Book review: A Random Walk Down Wall Street

2015-02-21 (RWDWS book image)

“One ring to rule them all.”  –JRR Tolkien, Lord of the Rings

A Random Walk Down Wall Street by Burton Malkiel literally changed my life.  Back when I was an undergrad at the University of Pittsburgh, and I was showing a budding interest in finance, a professor recommended this book to me.  I ripped through it in about two days.  The concepts were so simple yet so complex.  It made so much sense to me, and a light bulb totally went off in my head, completely shaping the way I have looked at investing for the past 20 years.  If you’re going to read just one book on investing, this is the one you should read.

The book basically talks about two fundamental concepts of investing: what will happen in the future, and why some stocks (or asset classes) have higher returns than others.  Combine these two and you pretty much have an airtight understanding of why the stock market does was it does.

 

Efficient Market Theory

The entire book is based on the concept that stocks follow a random walk which basically means that you can’t predict their movements, especially over the short term.  Some days the market will go up, others down, and that pattern is totally random; in the same day some stocks will go up while others go down, and that is totally random.  Because of the randomness, it’s impossible to predict when the stock market will move up or which individual stocks will perform best, so you might as well invest in an index fund with a buy and hold strategy (much more on this in a future post).

Headline (full)
An article on Yahoo!Finance from Wednesday that perfectly illustrates the book’s central point

 

The theory rests on two core ideas:

  • New information drives stock movements and that new information affects the prices nearly instantly. So if Tesla develops a new battery technology, once that news becomes public, Tesla’s stock will rise to reflect the new value of the information.  A week, a day, an hour, or even a minute later, the market has already digested the information–the news has become old news.
  • People only buy or sell stocks for what they think they’re worth. If Apple was trading at $120, but everyone knew it was really worth $140, no one would want to sell it for $120 but instead would only sell it for $140.  If there were people stupid enough to do it, their shares would be bought instantly by people who knew the stock was worth more.  This means that whatever price stocks are trading at is the “right” price.

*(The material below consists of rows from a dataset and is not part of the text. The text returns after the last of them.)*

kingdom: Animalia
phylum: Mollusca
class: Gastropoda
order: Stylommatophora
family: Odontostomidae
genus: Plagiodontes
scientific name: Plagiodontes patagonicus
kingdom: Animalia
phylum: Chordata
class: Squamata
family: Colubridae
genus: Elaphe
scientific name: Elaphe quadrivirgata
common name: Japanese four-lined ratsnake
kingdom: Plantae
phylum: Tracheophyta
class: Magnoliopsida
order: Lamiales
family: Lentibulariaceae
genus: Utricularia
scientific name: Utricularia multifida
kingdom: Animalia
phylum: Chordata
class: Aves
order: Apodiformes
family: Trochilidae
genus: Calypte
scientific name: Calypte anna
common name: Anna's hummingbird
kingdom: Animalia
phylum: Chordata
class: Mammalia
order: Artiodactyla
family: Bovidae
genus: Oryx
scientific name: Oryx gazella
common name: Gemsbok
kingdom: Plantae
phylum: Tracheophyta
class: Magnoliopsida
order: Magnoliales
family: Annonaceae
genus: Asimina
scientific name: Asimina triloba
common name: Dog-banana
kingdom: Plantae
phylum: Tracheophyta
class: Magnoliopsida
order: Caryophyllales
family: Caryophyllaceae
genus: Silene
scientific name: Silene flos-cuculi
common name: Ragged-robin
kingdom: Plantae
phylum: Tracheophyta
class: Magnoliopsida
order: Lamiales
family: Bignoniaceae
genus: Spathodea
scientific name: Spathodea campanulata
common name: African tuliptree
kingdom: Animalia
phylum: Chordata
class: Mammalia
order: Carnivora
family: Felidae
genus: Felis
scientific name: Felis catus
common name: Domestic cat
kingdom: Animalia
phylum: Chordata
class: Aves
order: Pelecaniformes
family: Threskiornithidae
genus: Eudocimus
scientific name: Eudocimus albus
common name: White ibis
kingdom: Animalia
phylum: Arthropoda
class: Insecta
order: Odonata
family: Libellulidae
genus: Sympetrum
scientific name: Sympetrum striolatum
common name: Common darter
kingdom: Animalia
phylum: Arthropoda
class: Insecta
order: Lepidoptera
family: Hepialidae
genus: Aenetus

The efficient market theory makes investing both much simpler and more comfortable.  Simpler because you don’t have to waste countless hours trying to figure out if now is the right time to buy into the market or which stock will do best.  The stock markets are completely unpredictable in the short term so now is as good a time as any.

Comfortable because any price you pay is the right price.  You could buy a stock in a company you’ve never heard of in an industry you know nothing about, and market forces have done you the favor of ensuring it’s the right price.  If the price was too high sellers would have dumped shares and brought it down, while if the price was too low buyers would have snatched up shares and brought it up.  There’s a real load off—Thank you efficient market theory!!!

 

Risk-reward

Everything isn’t totally out of your control, and the book spends a lot of time discussing the one thing that investors can do to impact their returns—take on risk.  If you like “eating well” and want bigger returns, you should purchase stocks that are fundamentally riskier; if you like “sleeping well” and want steadier returns, you should purchase stocks that are fundamentally less risky.

Use the example of Tesla and Wal-mart.  Tesla is a fundamentally riskier stock: its technology is still novel and unproven, it’s entering a market with established competitors, and the legal system works against it (auto dealerships in New Jersey and Texas).  Maybe they “win” and become a dominant auto maker, but maybe they’ll “lose” and go bankrupt.   The downside is very real, so the upside has to be especially sweet to investors to compensate them for taking the risk.  Contrast that with Wal-mart: it’s already the dominant player with enormous economies of scale and a proven strategy that has been consistently successful.  If it “loses” it might be lower sales, but most people don’t expect it to go out of business.  Since the Wal-mart’s downside isn’t nearly as grim as Tesla’s, the upside doesn’t have to be nearly as big.  So over the long-term if you invested in a diversified portfolio of risky companies like Tesla, you would get a higher return than a diversified portfolio of less risky companies like Wal-mart (as always, I’m never predicting future stock movements).

 

Malkiel does an amazing job explaining these concepts (much better than I can in a thousand-word blog) and many others, and then shows how history has proven their accuracy with myriad examples.  My copy is an earlier edition (I bought it used because I’m cheap) published in 1980s, and those concepts apply to today’s stock market just like they did 30 years ago.  Subsequent editions have been updated to include the internet boom and bust of the late 1990s and early 2000s as well as the banking crisis of the late 2000s.  There’s a part of me that almost wishes he wouldn’t come out with new editions (but I get it, republishing is a real cash cow for him) just so he can say, “Look, the things I wrote 40 years ago are exactly apply to what is happening now.”

So as you step into the pool of personal investing, this is an essential guide.  It will undeniably change the way you look at investing (for the better), and it might even change the way you look at life (geez, you’d think I had a man-crush on Burton or something, but the book is that darn good).  I unreservedly give it the maximum four stocky foxes.